33. As therefore I have already held that Sham Lall's application or petition of the 24th March was a 'complaint' within the meaning of Section 191, Code of Criminal Procedure, it is clear that upon his own view of the authorities the Magistrate's order must be set aside.
34. It is manifest, too, that the District Magistrate has misapprehended the nature of the police report in this case. He says, in his letter of explanation to the Sessions Judge, 'the real complaint was in the police report, where the police complained against Sham Lall and asked for a prosecution, and after carefully considering that complaint, and moreover studying the evidence by which it was supported, I made the case over for trial.' Now the police report was not ' a complaint of facts constituting an offence ' within Section 191, Code of Criminal Procedure, and so far from its ' asking for a prosecution,' it distinctly stated, it may be on quite insufficient grounds, ' that no charge of bringing a false complaint could be laid owing to a question of title being involved.'
35. I am also of opinion that the conclusions of the police as embodied in their report were Dot of such a character as to reasonably warrant the Magistrate in 'suspecting ' that Sham Lall had committed an offence under Section 211, Indian Penal Code.
36. It is not in accordance with the ordinary practice in criminal cases that Magistrates should take cognizance of non-cognizable offences except upon the complaint of the aggrieved persons, though there may be exceptional cases in which they may exercise a judicial discretion in doing so. And there is nothing in the Code of Criminal Procedure to indicate that the Legislature intended charges under Section 211, Indian Penal Code, to stand on any different footing from charges of any other non-cognizable offence.
37. I am also of opinion that a Magistrate should not take cognizance of an alleged offence under Section 211, Indian Penal Code, until the alleged: offender has had an opportunity of substantiating the original charge, and such original charge has been disposed of in due course of law.
38. There is no doubt that the decided cases show that a Magistrate may take cognizance of the offence of making a false charge when the original complaint has been abandoned, but he must do so on proper materials.
29. The necessary ingredients to constitute a false charge under Section 211, Indian Penal Code, are three. In the first place it must be made with intent to injure; in the second place it must be false; and in the third place it must be made without just or lawful ground; in other words it must be made maliciously.
40. Now it does not at all follow that because a person has charged' another to the police with, say, theft, and has not applied to a Magistrate to take cognizance of the charge after the police have found it false, and in that sense has abandoned it, that he thereby admits that the charge was made with intent to injure, or that it was made maliciously. He may have made the charge, as in this case, upon the information of a third person, and during the progress of the police investigation he may have satisfied himself that his informant was mistaken, and the charge, therefore, in the sense of being untrue, false. Or again, having made the charge on his own responsibility, he may be satisfied after the police investigation, that it is a case of mistaken identity, or that the person whom he has charged took the article, said to have been stolen, under a bona fide claim of right.

- BRIEF A:
Extract from the judgment everything from "37. I am also" down to "on proper materials.", keeping every word unchanged.
- BRIEF B:
Answer these questions using the judgment:
(i) On what date was Sham Lall's application or petition made?
(ii) Why did the police report state that no charge of bringing a false complaint could be laid?
(iii) How many necessary ingredients constitute a false charge under Section 211, Indian Penal Code?
The rows that come next have no connection to the judgment.

Recorded data:
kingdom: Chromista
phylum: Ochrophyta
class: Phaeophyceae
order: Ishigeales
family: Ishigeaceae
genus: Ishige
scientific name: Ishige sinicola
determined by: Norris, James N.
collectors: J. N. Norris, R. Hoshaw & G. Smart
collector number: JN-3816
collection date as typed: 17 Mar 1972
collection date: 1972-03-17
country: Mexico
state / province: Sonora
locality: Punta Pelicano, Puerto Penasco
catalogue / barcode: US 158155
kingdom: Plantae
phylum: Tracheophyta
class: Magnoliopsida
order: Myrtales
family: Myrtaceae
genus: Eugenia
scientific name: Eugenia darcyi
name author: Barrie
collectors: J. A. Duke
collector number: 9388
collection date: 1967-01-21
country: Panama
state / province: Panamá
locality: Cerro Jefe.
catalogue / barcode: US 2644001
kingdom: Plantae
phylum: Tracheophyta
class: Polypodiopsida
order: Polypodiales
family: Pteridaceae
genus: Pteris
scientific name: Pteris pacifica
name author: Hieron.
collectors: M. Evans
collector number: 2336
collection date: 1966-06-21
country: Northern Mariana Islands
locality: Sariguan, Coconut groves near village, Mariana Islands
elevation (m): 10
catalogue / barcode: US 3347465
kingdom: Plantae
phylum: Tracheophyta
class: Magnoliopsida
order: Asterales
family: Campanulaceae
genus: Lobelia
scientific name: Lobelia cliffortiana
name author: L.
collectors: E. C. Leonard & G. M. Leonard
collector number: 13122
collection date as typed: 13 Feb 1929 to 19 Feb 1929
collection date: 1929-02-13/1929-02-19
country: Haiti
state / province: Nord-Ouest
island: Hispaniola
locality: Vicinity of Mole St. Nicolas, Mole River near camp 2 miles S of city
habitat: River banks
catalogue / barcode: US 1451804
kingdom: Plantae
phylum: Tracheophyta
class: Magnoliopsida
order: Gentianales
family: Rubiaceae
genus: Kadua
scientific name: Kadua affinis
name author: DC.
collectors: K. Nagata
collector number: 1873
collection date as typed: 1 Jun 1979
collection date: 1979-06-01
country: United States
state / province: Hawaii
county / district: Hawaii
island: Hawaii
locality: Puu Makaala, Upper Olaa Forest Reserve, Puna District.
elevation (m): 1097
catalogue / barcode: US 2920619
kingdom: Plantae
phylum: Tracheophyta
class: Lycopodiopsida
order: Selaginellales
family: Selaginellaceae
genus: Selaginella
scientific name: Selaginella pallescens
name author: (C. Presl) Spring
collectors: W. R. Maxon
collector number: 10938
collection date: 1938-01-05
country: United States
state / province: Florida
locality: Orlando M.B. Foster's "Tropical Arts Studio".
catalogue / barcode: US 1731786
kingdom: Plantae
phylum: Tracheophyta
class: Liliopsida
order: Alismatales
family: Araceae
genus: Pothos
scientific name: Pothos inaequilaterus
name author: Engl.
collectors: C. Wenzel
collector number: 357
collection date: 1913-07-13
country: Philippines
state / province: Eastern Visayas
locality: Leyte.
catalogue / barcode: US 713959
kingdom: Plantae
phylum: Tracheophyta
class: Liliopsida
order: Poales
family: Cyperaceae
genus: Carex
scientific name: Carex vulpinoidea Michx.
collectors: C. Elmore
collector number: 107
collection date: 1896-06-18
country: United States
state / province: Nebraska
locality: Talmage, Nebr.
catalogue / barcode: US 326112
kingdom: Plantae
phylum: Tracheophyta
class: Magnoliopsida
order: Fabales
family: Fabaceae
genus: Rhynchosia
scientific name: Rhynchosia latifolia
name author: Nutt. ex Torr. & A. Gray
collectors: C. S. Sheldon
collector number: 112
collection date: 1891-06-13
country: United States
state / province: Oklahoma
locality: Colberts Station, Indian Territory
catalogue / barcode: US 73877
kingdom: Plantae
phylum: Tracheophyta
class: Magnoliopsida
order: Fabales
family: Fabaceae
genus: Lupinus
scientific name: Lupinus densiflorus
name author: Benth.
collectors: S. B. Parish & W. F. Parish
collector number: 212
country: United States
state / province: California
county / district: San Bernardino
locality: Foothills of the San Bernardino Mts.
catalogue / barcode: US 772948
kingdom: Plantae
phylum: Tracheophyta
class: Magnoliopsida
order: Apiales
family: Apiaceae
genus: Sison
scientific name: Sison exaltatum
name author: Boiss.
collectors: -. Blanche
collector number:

- ANSWER SECTION A:
37. I am also of opinion that a Magistrate should not take cognizance of an alleged offence under Section 211, Indian Penal Code, until the alleged: offender has had an opportunity of substantiating the original charge, and such original charge has been disposed of in due course of law.
38. There is no doubt that the decided cases show that a Magistrate may take cognizance of the offence of making a false charge when the original complaint has been abandoned, but he must do so on proper materials.

- ANSWER SECTION B:
(i) The 24th March.
(ii) Because a question of title was involved.
(iii) Three.